Items from a dataset
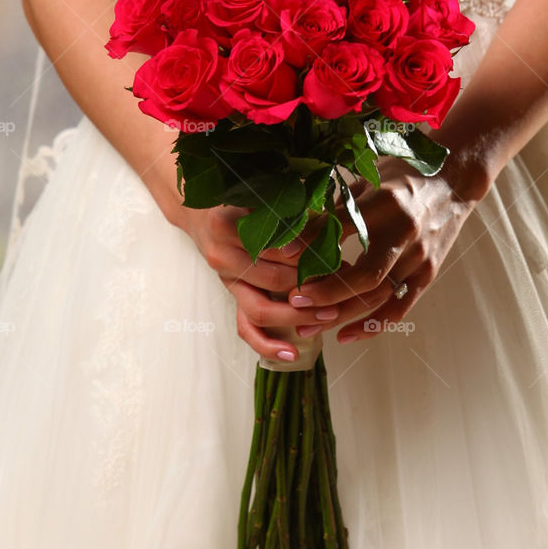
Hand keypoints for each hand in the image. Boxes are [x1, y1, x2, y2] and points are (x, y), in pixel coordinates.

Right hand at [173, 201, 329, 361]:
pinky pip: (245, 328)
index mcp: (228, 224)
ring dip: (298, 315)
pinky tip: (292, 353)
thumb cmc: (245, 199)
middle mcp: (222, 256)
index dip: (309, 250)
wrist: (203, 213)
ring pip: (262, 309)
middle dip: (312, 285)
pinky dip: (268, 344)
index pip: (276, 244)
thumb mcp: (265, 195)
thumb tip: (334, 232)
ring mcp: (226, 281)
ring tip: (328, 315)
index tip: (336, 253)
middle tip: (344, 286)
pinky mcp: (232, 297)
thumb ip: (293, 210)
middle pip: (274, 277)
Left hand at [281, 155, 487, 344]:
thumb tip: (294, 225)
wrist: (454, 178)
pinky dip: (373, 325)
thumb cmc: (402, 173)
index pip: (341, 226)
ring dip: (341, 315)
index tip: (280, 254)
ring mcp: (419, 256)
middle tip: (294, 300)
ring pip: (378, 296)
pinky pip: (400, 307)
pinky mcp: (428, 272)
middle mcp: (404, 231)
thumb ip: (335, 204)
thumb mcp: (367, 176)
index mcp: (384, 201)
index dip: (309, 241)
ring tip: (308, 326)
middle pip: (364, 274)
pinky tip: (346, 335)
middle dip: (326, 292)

---

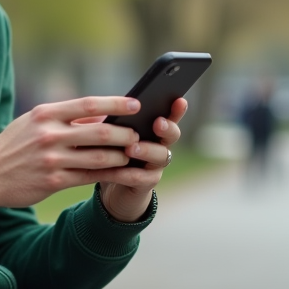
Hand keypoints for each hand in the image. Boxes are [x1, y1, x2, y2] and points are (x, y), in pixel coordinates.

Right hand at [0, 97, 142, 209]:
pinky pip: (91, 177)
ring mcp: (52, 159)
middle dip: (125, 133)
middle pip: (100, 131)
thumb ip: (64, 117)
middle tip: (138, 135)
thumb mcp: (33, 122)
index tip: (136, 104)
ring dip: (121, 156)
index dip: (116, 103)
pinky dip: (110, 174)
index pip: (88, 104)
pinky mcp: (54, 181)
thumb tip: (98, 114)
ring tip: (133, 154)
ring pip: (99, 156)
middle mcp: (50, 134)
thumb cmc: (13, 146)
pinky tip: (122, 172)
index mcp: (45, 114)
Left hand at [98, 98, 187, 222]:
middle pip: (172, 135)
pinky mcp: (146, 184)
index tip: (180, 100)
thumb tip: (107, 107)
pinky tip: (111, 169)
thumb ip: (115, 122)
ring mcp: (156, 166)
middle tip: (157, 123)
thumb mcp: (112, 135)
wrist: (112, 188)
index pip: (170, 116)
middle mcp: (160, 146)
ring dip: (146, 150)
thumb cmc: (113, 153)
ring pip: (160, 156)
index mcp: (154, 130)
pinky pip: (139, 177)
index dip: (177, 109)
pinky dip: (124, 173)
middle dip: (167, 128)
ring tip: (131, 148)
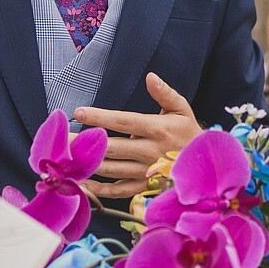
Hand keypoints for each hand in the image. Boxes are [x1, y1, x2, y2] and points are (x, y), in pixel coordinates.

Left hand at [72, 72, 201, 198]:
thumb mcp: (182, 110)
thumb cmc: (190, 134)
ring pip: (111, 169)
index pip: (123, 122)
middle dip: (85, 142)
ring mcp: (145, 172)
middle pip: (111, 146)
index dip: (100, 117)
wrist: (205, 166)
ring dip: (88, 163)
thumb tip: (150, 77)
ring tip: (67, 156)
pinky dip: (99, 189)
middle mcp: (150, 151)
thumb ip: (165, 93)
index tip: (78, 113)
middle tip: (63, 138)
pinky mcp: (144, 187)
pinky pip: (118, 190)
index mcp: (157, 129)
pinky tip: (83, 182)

...

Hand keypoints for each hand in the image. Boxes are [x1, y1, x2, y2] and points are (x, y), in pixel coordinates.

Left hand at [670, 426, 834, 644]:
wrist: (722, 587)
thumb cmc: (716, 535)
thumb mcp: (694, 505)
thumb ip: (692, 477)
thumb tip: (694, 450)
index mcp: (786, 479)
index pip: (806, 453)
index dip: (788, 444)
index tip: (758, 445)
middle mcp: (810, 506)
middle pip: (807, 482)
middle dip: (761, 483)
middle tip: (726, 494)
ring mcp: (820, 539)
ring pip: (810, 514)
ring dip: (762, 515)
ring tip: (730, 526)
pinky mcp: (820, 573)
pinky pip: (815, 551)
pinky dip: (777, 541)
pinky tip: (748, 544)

### [What the task asks]
Across all the records, find the lines containing the word "Left" and reproduce each one.

### [Task output]
Left hand at [281, 155, 487, 344]:
Left hand at [98, 98, 187, 222]:
Left hand at [72, 72, 201, 198]:
Left hand at [670, 426, 834, 644]:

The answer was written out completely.